Subject: Re: link() apparently nonatomic
To: None <netbsd-bugs@NetBSD.ORG>
From: Christoph Badura <>
List: netbsd-bugs
Date: 04/19/1996 00:24:00
In hanse-ml.netbsd.bugs you write:
>	We are using a link() based locking routine for use over NFS on our
>web servers running NetBSD . This routine has been failing with multiple
>processes gaining the lock simultaniously.

This is normal and happens AFAIK on all UNIX versions.

>It is somewhat more
>difficult to reproduce running the perl script while logged into the
>same machine.

That shouldn't happen, if your program is correct.  But since at least
the C routines are full of race conditions and false assumptions...

Anyway, the mail user agent guys have discussed this to death years
ago and haven't been able to find a way to relibably do file based
locking over NFS.

>time_t nfslock(path, namelock, max_age, notify)

>  if (getuid()==0) {	/* we're root, so be careful! */

No, if geteuid()==0 you are root.  That's the important test.

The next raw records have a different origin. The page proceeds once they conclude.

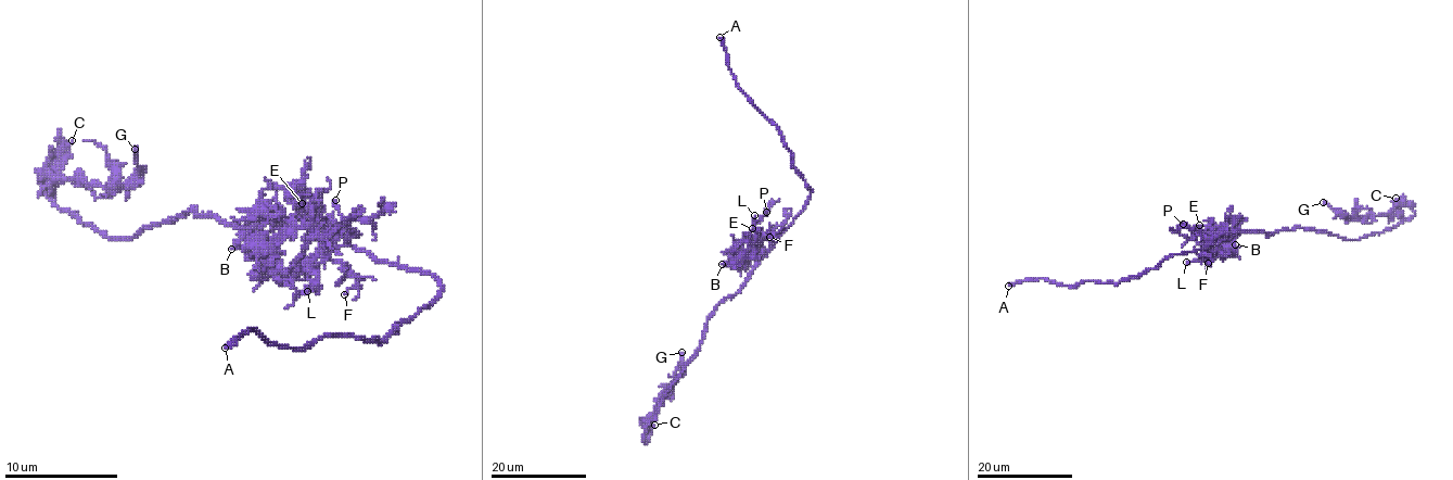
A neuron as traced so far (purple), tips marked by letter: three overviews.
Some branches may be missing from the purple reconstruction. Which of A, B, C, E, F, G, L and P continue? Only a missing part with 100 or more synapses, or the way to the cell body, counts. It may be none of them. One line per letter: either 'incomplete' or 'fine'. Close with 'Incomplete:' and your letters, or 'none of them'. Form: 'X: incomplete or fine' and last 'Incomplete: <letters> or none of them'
A: incomplete
B: fine
C: fine
E: fine
F: fine
G: fine
L: fine
P: fine
Incomplete: A

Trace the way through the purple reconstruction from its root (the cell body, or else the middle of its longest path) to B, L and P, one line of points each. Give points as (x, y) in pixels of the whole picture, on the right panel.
B: (1241, 231), (1224, 230), (1216, 240), (1221, 253), (1227, 253), (1228, 248), (1235, 244)
L: (1241, 231), (1224, 230), (1209, 252), (1186, 262)
P: (1241, 231), (1224, 230), (1211, 245), (1211, 250), (1206, 252), (1194, 239), (1175, 229), (1183, 224)

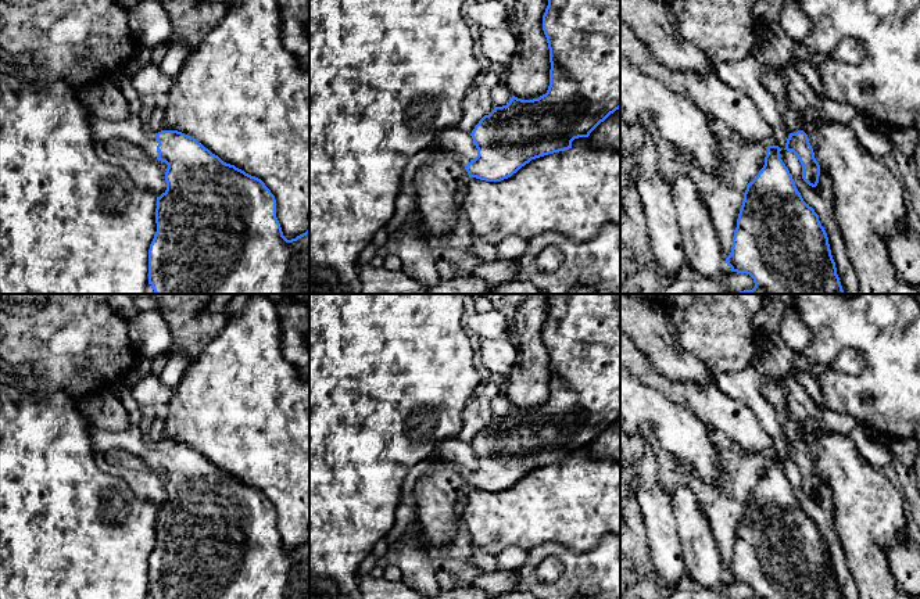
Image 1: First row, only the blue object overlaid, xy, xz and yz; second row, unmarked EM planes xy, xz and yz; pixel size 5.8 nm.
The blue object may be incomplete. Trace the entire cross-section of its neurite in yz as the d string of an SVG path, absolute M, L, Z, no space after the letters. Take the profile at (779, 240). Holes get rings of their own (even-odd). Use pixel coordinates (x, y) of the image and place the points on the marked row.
M769 146L763 168L745 184L731 252L726 258L731 272L749 275L755 287L726 294L844 294L827 233L819 215L798 191L780 158L781 150L778 146Z

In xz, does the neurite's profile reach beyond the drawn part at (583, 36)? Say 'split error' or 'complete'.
split error

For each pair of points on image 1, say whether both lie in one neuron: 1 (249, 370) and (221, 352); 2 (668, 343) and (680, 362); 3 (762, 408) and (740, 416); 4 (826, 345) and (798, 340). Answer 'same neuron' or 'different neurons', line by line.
1: same neuron
2: same neuron
3: different neurons
4: different neurons

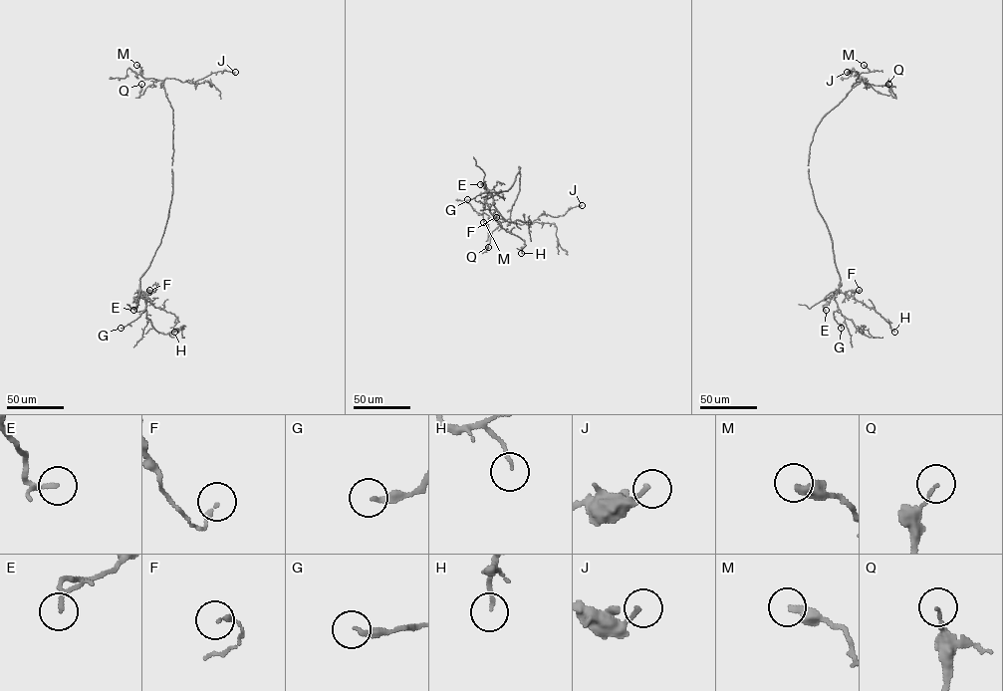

>    if (fstat(tmpfd, &our_tmp) < 0) {	/* stat failed... shouldn't happen */
>      close(tmpfd);
>      unlink(tpath);

If fstat fails on an open fd, it's argueably highly unsafe to unlink
that file.  How could you be sure that you are unlinking the file that
belongs to tmpfd?

>    if (link(tpath, fullpath) == 0) {
>      unlink(tpath); /* got it! */
>      free(tpath);

>      close(tmpfd);
>      if (lstat(fullpath, &our_tmp) < 0) {	/* stat failed... shouldn't happen */

Quite the contrary, this could happen quite easily.

>      return(our_tmp.st_ctime);
>    }

This contains a race condition.  Since fullpath is a link to
tpath, you should just fstat() tmpfd to get the ctime.

>    oldlck = lstat(fullpath, &old_stat);

>    if (write(tmpfd, "\0", 1) != 1 || fstat(tmpfd, &our_tmp) < 0)
>      break; /* something bogus is going on */

Testing for conditions that basically can't happen while at the same
time depending that you can make long sequences of system calls *and*
keep your timeslice -- even under heavy load--, is indeed bogus.

The write is very likely only local and not yet committed on too the
server, so it won't fail.  The fstat could come from the local
attribute cache as well.

>    if (oldlck != -1 && old_stat.st_ctime + max_age < our_tmp.st_ctime) {
>      unlink(fullpath); /* break the stale lock */
>      if (notify) fprintf(stderr,"Breaking stale lock on %s.\n",fullpath);

Reporting after the fact that you are about to do it, isn't helpful

Christoph Badura

You don't need to quote my .signature.  Everyone has seen it by now.
Besides, it doesn't add anything to the current thread.